Dimenticate i riff classici black metal ai quali ci avevano abituato e mescolate sapientemente la vecchia creatura Craft a nuovi dettami stilistici provenienti dalla scuola rock di altri tempi (Black Sabbath su tutti). Infatti non rimarrete che stupiti dal fatto che la band finalmente ha preso corpo ed ha trovato una miscela esplosiva fatta di nero culto e rimandi ai classici mostri sacri del rock di quarant'anni fà. La stessa "Come Resonance of Doom" porta in sè il 99% del concetto "puro metallo nero".
Si avvale di un riff portante molto doom-oriented e di divagazioni black classiche ma con accenni violenti alle evoluzioni del genere degli ultimi 5/10 anni. L'ombra dei Satyricon di tanto in tanto spunta fuori e i nostri hanno implementato fortemente quest'influenza in favore a una preponderanza minimalista presente in quasi tutti gli episodi del disco (The Ground Surrenders).
Non ci sono assalti sonori di rilevanza, piuttosto tutte le traccie vanno avanti a moderata velocità e schiacciano l'ascoltatore sotto una continua pressione negativa.
In alcune parti più "black'n'roll" oriented ricordano i migliori Carpathian Forest, ma attenzione ricordano, non ricalcano assolutamente! Nota negativa l'uso della drum-machine che ha tolto quel valore aggiunto all'opera ma che innegabilmente ha reso più fredda la loro già lancinante sonorità. In fin dei conti i CRAFT sono la naturale evoluzione di un genere che ha più o meno detto tutto, là dove nel 1999 erano stati già scritti i migliori dischi in ambito Black e ben pochi potevano successivamente minare le basi dettate dai masterpiece del genere.
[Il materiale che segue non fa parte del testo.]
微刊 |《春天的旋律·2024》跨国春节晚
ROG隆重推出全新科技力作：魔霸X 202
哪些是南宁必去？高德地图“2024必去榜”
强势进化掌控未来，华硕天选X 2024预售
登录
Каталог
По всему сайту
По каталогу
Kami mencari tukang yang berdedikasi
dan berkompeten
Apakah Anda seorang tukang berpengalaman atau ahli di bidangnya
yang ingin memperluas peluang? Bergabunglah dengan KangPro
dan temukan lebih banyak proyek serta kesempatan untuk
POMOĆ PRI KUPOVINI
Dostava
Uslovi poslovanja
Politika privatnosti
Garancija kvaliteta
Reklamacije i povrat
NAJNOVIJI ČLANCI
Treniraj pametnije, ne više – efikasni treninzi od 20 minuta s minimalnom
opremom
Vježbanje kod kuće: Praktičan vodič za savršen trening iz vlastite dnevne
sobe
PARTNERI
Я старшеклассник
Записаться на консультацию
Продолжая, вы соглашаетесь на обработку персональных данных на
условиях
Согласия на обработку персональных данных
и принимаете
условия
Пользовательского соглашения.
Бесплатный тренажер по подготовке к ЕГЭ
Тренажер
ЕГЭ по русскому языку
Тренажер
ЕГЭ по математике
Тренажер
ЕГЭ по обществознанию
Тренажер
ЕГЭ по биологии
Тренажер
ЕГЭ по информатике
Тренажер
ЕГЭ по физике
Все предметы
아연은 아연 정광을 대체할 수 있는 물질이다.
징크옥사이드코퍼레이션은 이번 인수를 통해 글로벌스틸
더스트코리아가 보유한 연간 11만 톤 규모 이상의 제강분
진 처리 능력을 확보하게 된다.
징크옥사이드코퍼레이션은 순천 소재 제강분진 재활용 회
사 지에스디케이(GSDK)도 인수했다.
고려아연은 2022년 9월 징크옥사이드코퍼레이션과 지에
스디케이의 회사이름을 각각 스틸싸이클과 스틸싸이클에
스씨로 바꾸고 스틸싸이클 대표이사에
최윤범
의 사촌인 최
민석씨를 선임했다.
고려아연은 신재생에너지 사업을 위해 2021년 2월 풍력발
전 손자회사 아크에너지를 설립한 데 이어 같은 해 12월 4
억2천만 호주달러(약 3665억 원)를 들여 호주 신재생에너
"Leaving the Corporal Shade" appare come l'episodio più ispirato dell'intero disco che con un incedere clamorosamente lento e nefasto ci conduce attraverso un buio vuoto privo di senso. I riff si accavallano disturbando le linee melodiche e la voce ammanta di sofferenza tutto il pezzo per poi sfociare in un deflagrante suicidio sonoro.
"I Want to Commit Murder" è il pezzo più classico del platter con chiare influenze thrash anni '80 e rimandi ai primi Celtic Frost (assolo in primis). Passiamo successivamente a "Bring on the Clouds" (senza infamia e senza lode) e a "Void", la track più sperimentale del full.
In definitiva un ottima prova della band Svedese e una conferma al 100% nella scena estrema scandinava.
Promossi per l'ottimo packaging e i suoni terribilmente freddi e calcolati.